- [Entries provided]
⁂

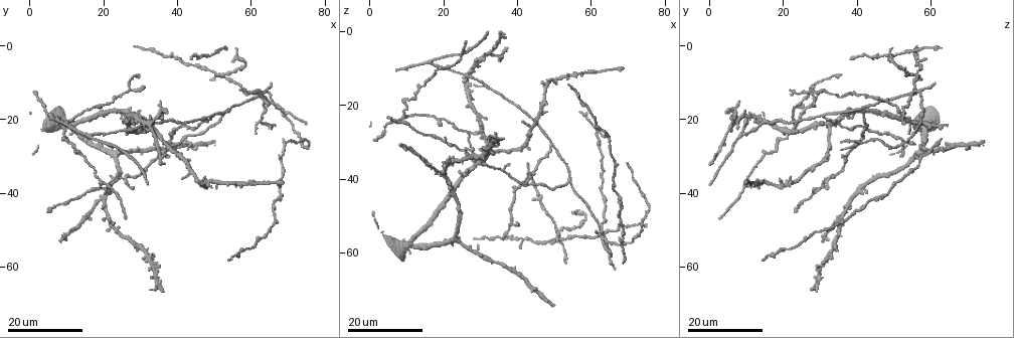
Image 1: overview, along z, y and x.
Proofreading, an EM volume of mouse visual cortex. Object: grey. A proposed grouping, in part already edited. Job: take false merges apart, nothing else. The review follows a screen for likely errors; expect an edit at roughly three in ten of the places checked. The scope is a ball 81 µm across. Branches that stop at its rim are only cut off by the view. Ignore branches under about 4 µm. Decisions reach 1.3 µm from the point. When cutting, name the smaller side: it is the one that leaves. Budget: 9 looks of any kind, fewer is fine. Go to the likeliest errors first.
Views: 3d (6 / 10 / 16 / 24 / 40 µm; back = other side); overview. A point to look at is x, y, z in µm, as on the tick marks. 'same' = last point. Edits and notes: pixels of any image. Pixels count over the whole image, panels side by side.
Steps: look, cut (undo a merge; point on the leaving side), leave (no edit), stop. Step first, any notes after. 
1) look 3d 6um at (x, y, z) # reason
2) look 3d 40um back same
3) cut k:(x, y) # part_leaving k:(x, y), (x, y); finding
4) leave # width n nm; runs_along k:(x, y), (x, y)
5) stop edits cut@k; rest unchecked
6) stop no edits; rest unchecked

look 3d 16um at (62.5, 13.0, 27.0) # three arms meet

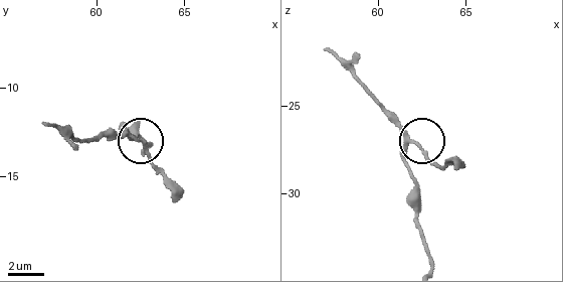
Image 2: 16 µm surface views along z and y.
look 3d 10um at (61.9, 12.7, 27.1)

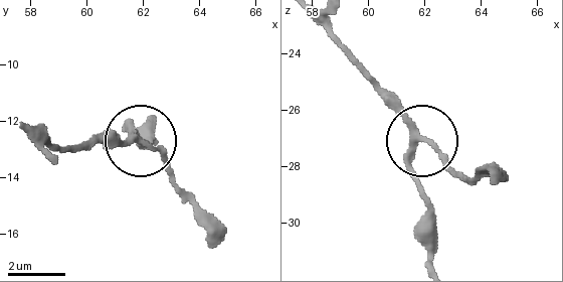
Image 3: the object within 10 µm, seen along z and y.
leave # arms 3; all the same neuron

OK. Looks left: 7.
look 3d 16um at (42.0, 25.5, 41.5)

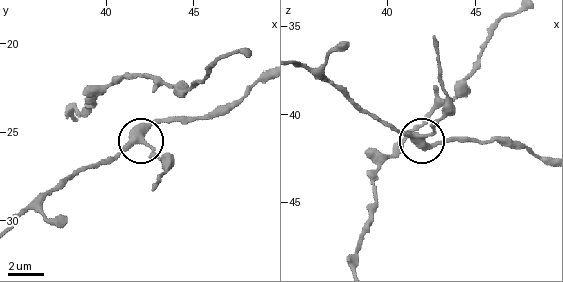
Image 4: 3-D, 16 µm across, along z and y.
look 3d 10um at (42.1, 25.7, 41.2)

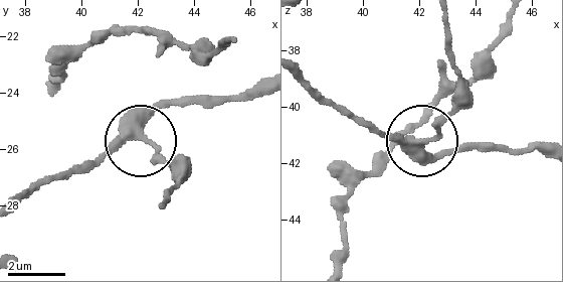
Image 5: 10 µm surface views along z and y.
look 3d 10um back at (42.1, 25.6, 41.2)

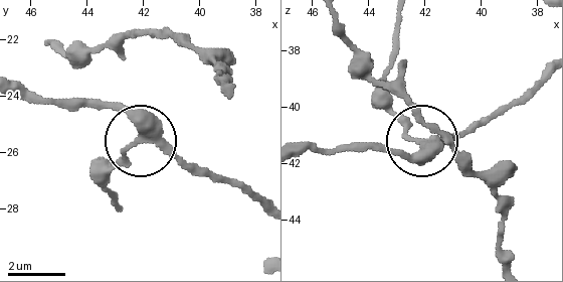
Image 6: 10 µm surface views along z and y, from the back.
leave # arms 3; continuous, no second neuron

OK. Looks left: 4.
look 3d 24um at (27.0, 23.0, 12.5) # four arms meet

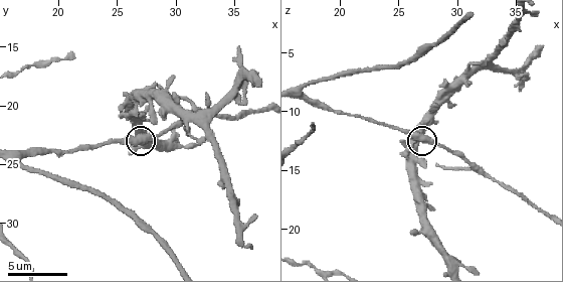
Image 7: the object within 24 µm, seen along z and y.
look 3d 10um same # closer look

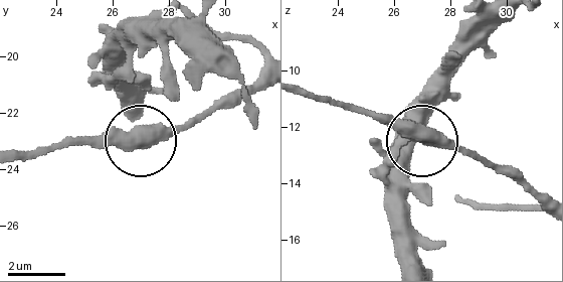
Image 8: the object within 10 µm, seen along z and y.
leave # runs_along 8:(541, 206), (476, 158), (356, 113); all the same neuron

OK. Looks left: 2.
look 3d 6um at (16.4, 24.8, 8.0)

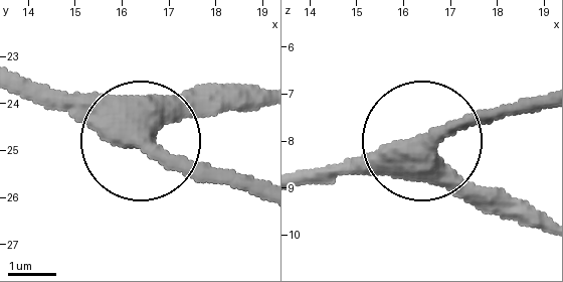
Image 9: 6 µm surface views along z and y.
leave # width 430 nm; runs_along 9:(541, 230), (493, 209), (429, 142), (541, 102); one neuron here

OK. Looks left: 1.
stop no edits; rest unchecked

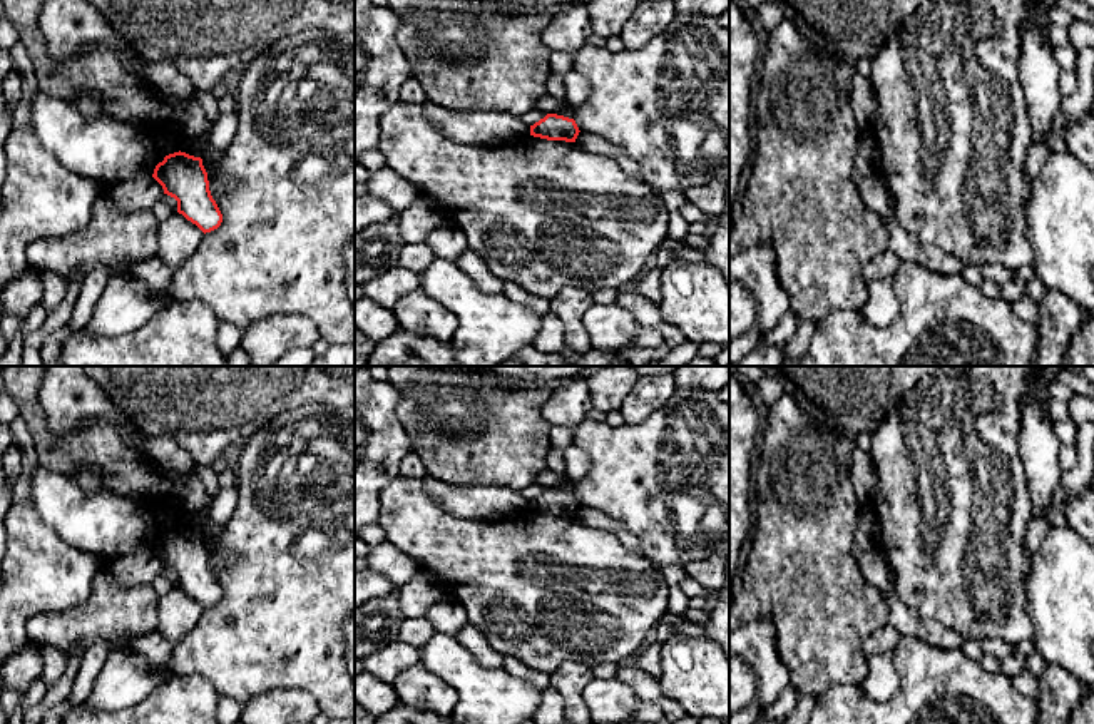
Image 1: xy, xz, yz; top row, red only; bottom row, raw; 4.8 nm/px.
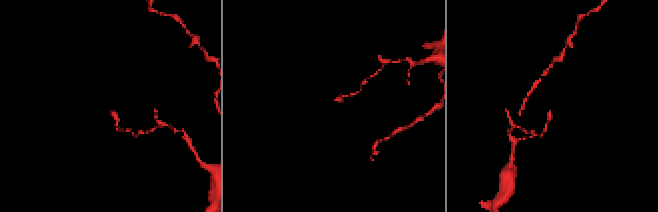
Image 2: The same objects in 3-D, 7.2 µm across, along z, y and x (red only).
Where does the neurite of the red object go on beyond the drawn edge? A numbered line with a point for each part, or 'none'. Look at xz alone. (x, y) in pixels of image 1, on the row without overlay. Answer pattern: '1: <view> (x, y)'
none

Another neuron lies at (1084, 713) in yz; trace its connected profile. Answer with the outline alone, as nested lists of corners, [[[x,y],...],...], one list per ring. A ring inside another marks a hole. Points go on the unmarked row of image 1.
[[[1094,684],[1086,687],[1084,697],[1076,707],[1069,724],[1094,724]]]

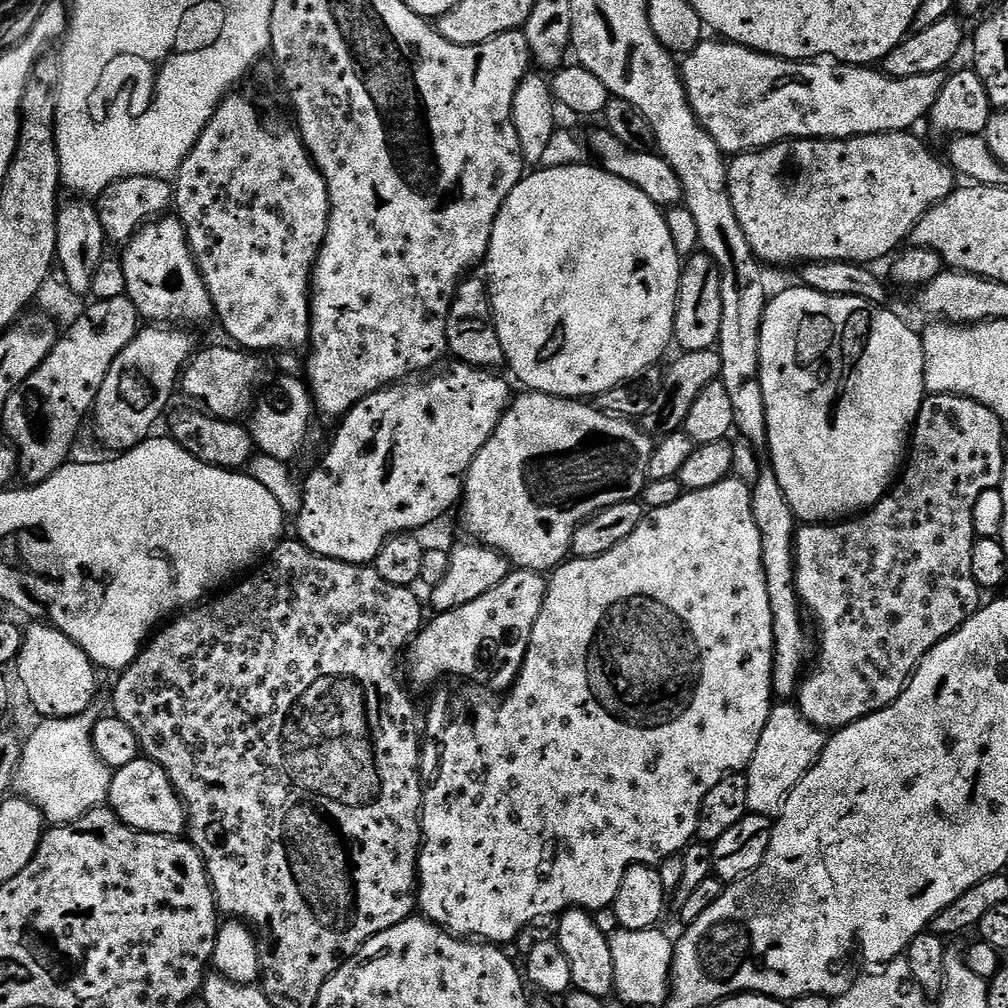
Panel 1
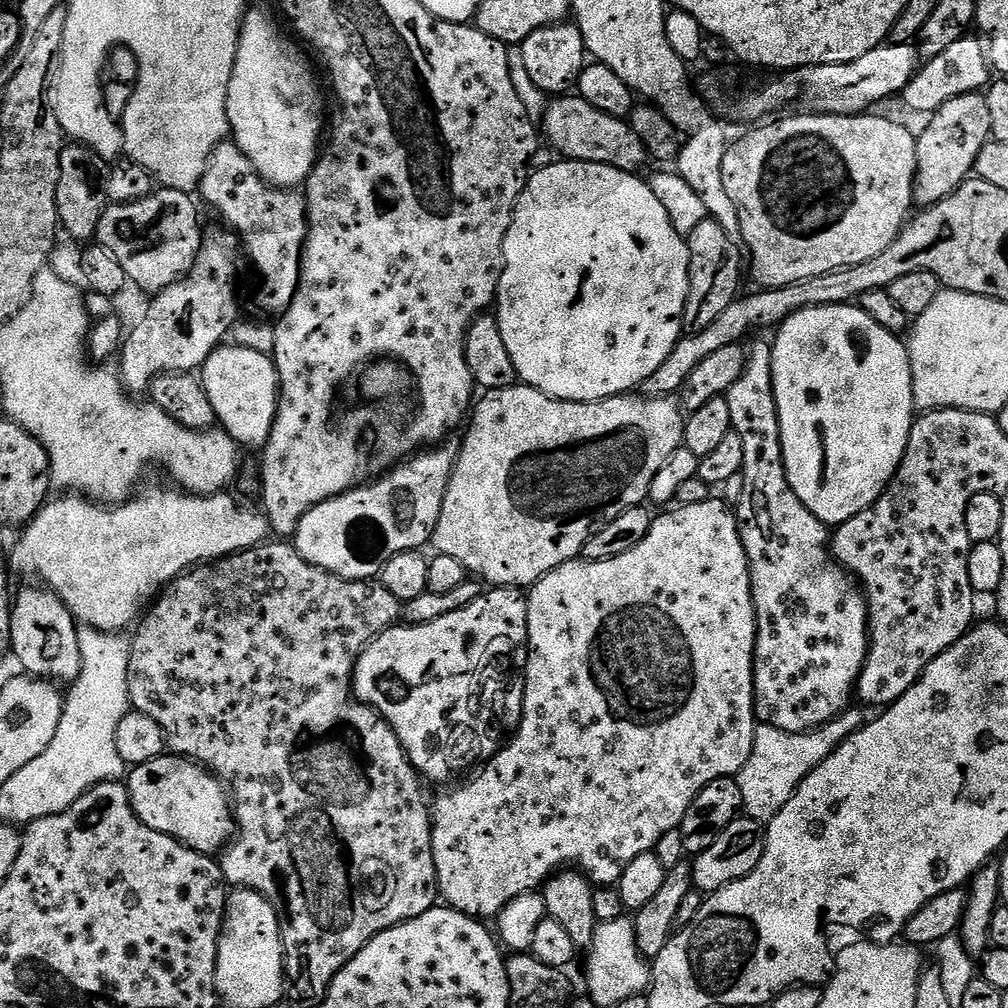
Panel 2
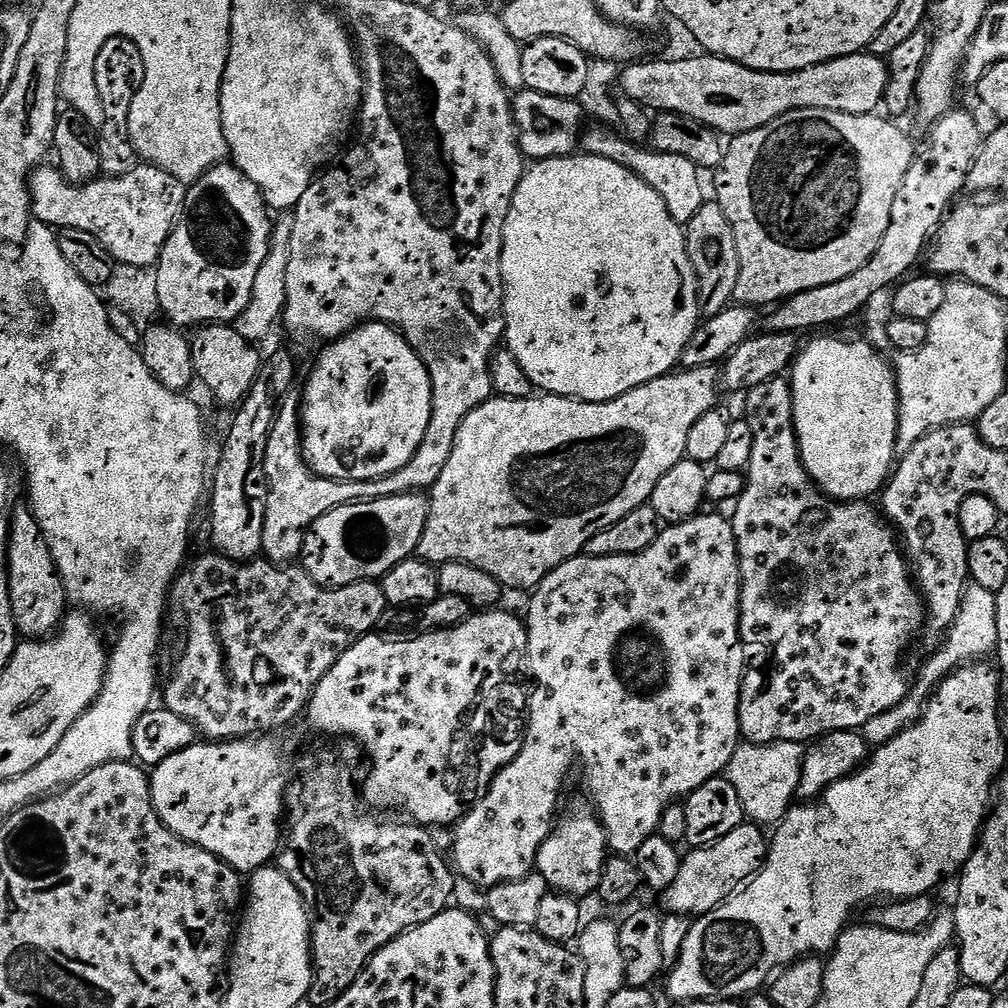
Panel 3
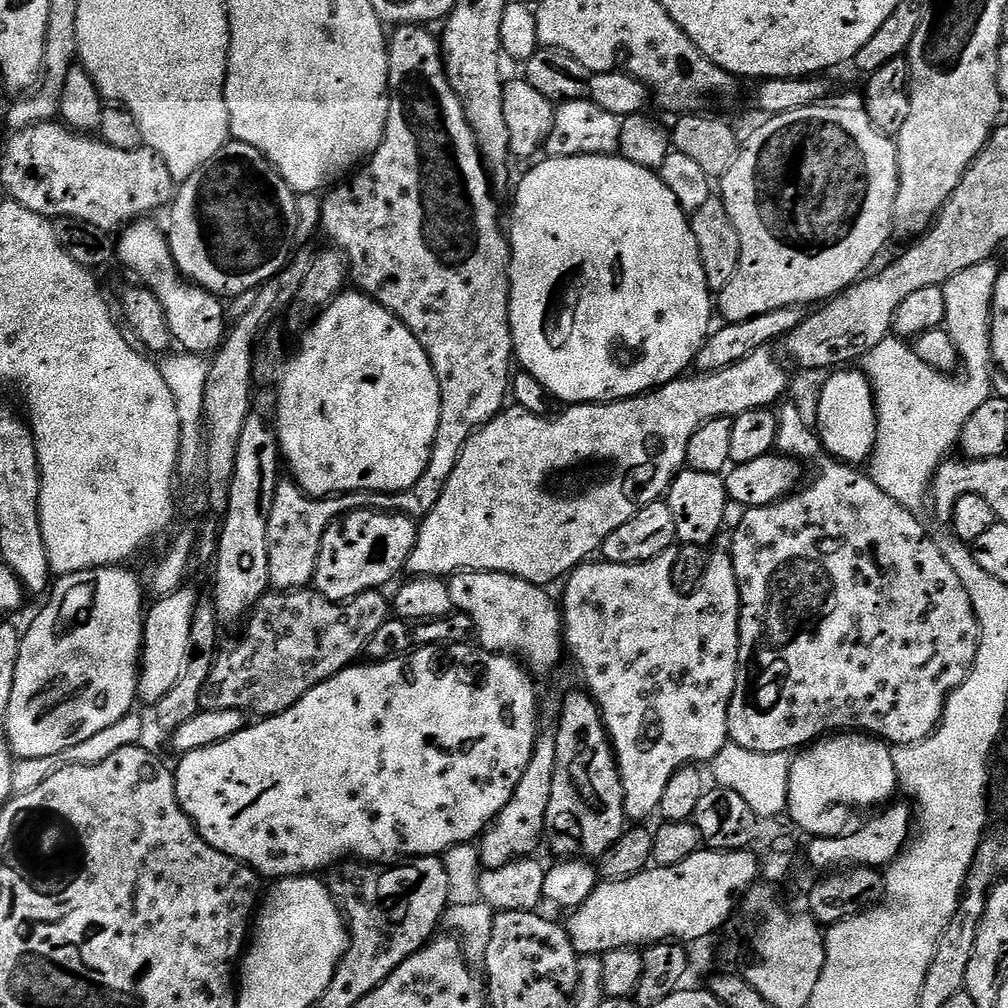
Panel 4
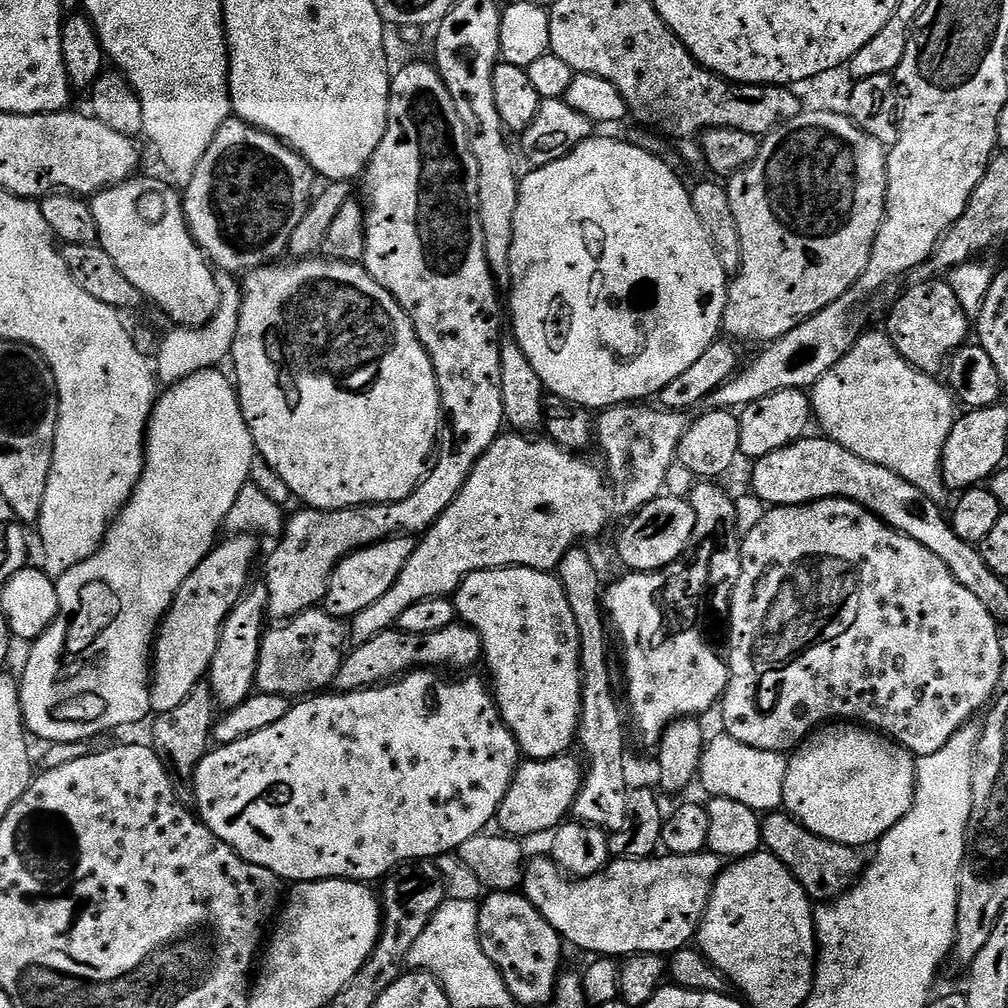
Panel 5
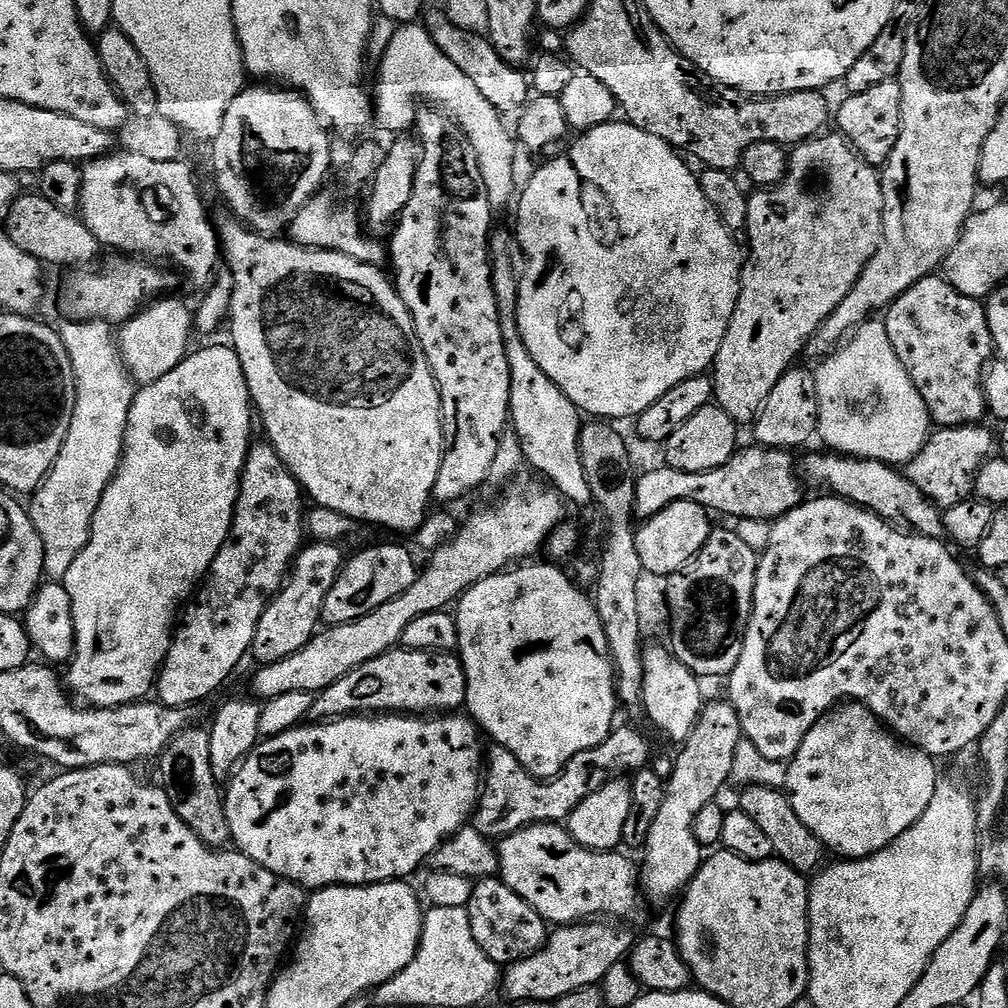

⁂

- [About this exercise] Reproduce, without alteration and without pictures, only those lines that lie between the first line of the entries above and the line containing "Proofreading, an EM", both of them included.

- [Solution to this problem]
Image 1: overview, along z, y and x.
Proofreading, an EM volume of mouse visual cortex. Object: grey. A proposed grouping, in part already edited. Job: take false merges apart, nothing else. The review follows a screen for likely errors; expect an edit at roughly three in ten of the places checked. The scope is a ball 81 µm across. Branches that stop at its rim are only cut off by the view. Ignore branches under about 4 µm. Decisions reach 1.3 µm from the point. When cutting, name the smaller side: it is the one that leaves. Budget: 9 looks of any kind, fewer is fine. Go to the likeliest errors first.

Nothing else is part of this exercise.